Ephesians Devotionals
Bob Morris
The Wall Came Down (Ephesians 2:14-15a)
For he himself is our peace, who has made the two one and has destroyed the barrier, the dividing wall of hostility, by setting aside in his flesh the law with its commands and regulations.
Any peacemaking requires at least two elements: 1. an understanding of what the barriers to peace are, and 2. a means of overcoming or removing them. When the thing that keeps people apart is tied into their essential ethnic identity, the challenge is formidable.
At the University of Toronto I was registered in University College, where most of the Jewish Arts and Science students on campus also registered. I recall endless arguments in the Common Room of what it meant to be a Jew. Was it a political designation, a cultural one, a religious one, or a genetic one (everyone born of a Jewish mother)? Even within the religious category there were questions as to whether Reformed or “secular” Jews were worthy of the name.
What struck me in all those discussions was that whatever definition of Jew was accepted, it included observing kosher rules for food, at least nominally. That, if anything, was what made Jews Jews. It was part of their fundamental identity as defined by their “law”, the Torah. The law with its commands and regulations was part of the barrier between Jew and Gentile and was set aside when Jesus fulfilled the law’s intention completely.
That was especially hard to understand and accept by the early Jewish followers of Jesus. Paul, who was more of an intellectual Jew, in spite of being a Pharisee had less trouble with it than did Peter. Peter was a reflexive Jew, with few if any non-Jewish friends. Even after he had personally seen the resurrected Christ, been personally restored by him, and had experienced the power of the newly-sent Holy Spirit at Pentecost - even then he could not accept the fact that the kosher laws had been set aside. He needed angels and a three-times-repeated vision commanding him to eat “unclean” meat (Acts 10: 1-22) before he could bring himself to say to the Gentile Roman centurion Cornelius, “I now realize how true it is that God does not show favouritism but accepts those from every nation who fear him and do what is right” (Acts 10: 34-35). Peter rightly connected his orthodox Jewish practices (“the law”) to the dividing wall between Jews and other ethnic groups.
When Jesus died he had fulfilled the law and all its requirements “in his flesh”, and thus was able to set it aside without denying its historic validity and eternal goodness. “The law is holy, and the commandment is holy, righteous and good, said Paul (Romans 7: 12), but it was and is enervated by sin.

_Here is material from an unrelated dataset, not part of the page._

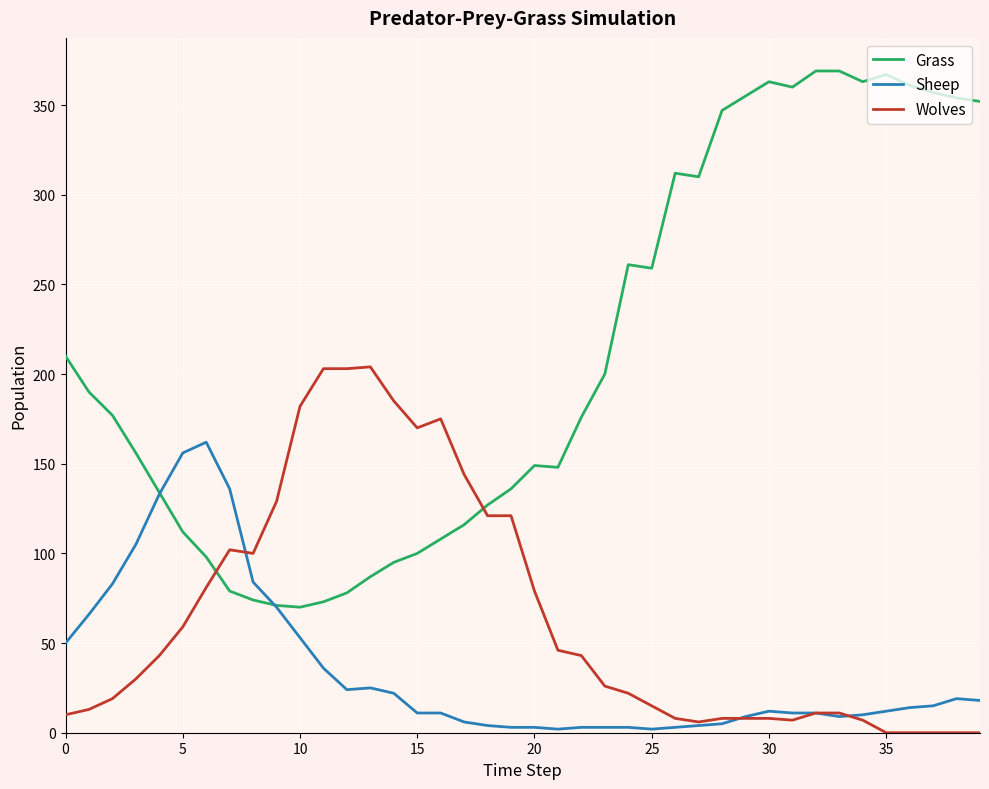

Which series has the largest total across all categories?

Grass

Jesus both fulfilled the law, which no one else had been able to do – and removed it as the dividing wall, the barrier. He identified the barrier to peace and “destroyed” it. Now Jew and Gentile can find their peace and unity in him; we have become the new humanity, which will populate his Kingdom for all eternity. When rabbis talked of accepting a convert into Judaism, they described them as having been “brought near”. What Moses once said of Israel we all can now say, “What other nation is so great as to have their gods near them the way the Lord our God is near us whenever we pray to him?” (Deut. 4:7)
Father, how can something as good as your rule for life become a wall of hostility? I confess that is my sin and everyone else’s. I will be eternally grateful for your accepting me in Jesus apart from the impossibility of living up to the law.